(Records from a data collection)
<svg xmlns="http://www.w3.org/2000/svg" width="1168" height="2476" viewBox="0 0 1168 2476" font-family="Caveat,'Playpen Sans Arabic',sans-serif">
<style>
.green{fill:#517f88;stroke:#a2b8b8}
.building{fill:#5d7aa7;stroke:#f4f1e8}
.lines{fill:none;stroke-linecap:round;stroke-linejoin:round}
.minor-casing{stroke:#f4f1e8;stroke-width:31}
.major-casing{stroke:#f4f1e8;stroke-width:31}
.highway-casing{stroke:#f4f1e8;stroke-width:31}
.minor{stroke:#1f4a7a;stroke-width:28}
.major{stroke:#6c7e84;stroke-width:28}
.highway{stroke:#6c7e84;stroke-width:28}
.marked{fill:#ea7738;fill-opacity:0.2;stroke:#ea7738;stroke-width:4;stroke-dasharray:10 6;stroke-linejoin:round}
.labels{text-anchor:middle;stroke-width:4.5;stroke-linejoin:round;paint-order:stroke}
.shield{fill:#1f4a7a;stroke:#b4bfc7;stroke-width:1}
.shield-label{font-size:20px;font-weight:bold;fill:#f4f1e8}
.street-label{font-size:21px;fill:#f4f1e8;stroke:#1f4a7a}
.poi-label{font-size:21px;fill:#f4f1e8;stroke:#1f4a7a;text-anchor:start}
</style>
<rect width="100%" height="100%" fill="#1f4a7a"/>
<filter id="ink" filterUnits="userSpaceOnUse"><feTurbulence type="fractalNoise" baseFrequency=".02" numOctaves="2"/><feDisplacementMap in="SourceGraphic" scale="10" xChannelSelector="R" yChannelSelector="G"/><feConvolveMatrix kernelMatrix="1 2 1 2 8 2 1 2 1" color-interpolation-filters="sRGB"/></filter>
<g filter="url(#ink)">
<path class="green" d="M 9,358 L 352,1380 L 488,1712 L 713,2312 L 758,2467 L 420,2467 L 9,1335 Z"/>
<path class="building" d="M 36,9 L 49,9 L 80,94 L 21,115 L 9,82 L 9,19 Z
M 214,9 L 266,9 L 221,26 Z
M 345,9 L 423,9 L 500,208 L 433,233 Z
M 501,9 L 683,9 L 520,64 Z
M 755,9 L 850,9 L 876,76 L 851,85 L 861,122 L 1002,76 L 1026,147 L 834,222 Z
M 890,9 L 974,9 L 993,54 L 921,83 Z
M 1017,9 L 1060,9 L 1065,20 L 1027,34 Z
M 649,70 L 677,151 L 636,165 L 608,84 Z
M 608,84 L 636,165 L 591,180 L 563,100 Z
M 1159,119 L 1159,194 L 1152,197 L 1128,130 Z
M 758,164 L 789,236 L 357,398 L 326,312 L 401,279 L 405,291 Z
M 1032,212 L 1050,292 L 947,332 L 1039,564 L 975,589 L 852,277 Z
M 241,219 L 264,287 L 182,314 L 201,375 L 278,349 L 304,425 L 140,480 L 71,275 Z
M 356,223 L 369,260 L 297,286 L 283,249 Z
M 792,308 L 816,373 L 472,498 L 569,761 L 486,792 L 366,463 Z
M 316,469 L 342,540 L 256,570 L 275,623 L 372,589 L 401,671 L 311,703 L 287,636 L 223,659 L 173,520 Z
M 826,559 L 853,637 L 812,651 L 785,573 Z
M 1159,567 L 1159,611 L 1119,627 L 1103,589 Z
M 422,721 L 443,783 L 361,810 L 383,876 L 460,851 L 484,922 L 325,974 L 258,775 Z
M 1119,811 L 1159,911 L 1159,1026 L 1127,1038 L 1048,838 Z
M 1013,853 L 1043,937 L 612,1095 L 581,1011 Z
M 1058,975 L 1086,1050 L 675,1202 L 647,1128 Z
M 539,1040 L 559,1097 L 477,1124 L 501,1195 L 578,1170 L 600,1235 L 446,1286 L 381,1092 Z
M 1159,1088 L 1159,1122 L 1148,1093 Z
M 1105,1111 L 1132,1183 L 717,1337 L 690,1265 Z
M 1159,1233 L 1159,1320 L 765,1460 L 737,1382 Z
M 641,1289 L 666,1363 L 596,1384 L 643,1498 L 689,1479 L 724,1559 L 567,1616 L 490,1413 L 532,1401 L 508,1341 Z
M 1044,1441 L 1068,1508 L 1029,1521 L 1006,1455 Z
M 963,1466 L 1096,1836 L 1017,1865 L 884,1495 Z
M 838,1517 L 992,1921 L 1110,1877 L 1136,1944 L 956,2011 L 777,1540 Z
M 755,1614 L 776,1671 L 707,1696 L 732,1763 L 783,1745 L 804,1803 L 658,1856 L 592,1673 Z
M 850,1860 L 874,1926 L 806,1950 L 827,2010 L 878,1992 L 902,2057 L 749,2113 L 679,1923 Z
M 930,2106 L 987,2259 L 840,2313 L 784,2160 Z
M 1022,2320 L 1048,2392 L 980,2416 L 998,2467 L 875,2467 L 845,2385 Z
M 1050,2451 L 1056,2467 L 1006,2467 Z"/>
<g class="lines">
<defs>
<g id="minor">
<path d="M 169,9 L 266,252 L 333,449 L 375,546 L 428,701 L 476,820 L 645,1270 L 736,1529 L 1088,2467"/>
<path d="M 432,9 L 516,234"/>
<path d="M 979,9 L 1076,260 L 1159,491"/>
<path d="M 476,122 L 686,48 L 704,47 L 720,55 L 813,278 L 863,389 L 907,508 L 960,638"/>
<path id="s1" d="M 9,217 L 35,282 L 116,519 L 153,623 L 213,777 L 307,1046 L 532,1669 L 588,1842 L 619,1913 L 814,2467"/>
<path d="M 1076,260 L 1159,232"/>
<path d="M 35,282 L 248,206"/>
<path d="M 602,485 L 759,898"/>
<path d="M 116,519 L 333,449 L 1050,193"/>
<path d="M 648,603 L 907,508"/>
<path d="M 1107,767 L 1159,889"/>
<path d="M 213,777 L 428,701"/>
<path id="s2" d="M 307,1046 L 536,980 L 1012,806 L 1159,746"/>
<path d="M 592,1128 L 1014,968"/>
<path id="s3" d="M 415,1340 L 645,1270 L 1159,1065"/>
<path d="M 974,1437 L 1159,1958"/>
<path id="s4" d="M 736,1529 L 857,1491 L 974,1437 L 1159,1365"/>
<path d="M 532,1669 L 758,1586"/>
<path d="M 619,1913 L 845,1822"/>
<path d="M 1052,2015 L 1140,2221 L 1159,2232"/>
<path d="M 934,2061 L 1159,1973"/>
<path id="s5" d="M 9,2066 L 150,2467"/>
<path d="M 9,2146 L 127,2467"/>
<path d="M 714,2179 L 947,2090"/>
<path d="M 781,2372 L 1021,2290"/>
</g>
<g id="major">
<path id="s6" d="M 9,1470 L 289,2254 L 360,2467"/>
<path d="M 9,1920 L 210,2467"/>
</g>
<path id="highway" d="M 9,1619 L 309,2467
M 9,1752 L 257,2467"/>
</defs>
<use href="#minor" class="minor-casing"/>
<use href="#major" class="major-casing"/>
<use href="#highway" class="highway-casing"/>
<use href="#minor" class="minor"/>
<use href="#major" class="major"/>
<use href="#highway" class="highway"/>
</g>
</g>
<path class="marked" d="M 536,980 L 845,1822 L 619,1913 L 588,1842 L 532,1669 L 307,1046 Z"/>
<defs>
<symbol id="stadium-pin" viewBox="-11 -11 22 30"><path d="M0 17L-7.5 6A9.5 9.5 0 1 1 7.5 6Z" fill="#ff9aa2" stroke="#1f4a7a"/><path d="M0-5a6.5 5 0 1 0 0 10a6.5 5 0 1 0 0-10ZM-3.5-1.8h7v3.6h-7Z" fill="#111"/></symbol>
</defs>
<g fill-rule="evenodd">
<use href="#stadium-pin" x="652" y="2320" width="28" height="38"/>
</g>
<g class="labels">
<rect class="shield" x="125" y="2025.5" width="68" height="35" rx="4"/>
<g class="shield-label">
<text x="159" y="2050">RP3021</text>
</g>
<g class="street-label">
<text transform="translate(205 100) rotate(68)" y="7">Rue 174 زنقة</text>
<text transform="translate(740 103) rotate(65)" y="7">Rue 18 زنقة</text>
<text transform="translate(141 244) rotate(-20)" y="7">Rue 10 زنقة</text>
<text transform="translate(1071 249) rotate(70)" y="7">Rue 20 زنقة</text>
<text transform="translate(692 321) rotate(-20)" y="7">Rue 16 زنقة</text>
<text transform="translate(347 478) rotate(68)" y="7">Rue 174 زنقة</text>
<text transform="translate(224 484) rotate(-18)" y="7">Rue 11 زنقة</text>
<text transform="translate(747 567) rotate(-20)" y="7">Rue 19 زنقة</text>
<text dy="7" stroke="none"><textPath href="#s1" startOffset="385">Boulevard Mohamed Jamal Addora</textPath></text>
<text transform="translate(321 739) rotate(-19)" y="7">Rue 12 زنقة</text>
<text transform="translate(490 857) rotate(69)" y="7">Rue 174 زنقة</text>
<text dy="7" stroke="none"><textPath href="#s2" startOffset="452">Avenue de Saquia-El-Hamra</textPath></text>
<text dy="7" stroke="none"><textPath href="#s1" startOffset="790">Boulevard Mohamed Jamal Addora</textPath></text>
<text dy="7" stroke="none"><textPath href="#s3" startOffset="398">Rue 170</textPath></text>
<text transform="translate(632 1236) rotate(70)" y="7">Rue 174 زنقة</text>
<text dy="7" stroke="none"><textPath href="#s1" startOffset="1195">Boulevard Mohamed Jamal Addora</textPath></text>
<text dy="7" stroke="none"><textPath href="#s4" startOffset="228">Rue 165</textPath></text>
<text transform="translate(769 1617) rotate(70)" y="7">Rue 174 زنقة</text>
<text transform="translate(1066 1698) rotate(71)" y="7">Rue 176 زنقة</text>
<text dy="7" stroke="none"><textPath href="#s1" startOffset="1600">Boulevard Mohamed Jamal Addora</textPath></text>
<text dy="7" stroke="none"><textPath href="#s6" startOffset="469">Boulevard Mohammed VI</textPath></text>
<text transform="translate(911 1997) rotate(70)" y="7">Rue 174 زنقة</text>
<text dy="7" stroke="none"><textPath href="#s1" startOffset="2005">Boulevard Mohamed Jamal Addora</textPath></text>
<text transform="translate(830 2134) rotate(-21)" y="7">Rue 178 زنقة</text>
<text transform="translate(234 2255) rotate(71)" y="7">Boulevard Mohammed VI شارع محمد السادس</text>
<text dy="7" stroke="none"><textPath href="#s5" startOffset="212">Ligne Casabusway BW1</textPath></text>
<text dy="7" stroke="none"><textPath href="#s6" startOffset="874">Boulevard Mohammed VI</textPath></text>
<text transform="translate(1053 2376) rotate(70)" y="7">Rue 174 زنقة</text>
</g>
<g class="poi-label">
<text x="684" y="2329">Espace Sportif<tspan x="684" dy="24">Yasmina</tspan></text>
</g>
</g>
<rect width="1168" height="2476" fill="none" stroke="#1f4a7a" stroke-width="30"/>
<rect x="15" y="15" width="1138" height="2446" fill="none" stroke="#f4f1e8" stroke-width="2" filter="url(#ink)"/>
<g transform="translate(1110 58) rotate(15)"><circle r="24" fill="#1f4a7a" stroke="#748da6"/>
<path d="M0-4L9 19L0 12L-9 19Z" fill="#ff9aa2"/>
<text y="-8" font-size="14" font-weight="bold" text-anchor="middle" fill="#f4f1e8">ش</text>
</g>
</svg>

## Exercise description
Determine which lines above include the word "casing", and report those lines in full.

## Solution to this problem
.minor-casing{stroke:#f4f1e8;stroke-width:31}
.major-casing{stroke:#f4f1e8;stroke-width:31}
.highway-casing{stroke:#f4f1e8;stroke-width:31}
<use href="#minor" class="minor-casing"/>
<use href="#major" class="major-casing"/>
<use href="#highway" class="highway-casing"/>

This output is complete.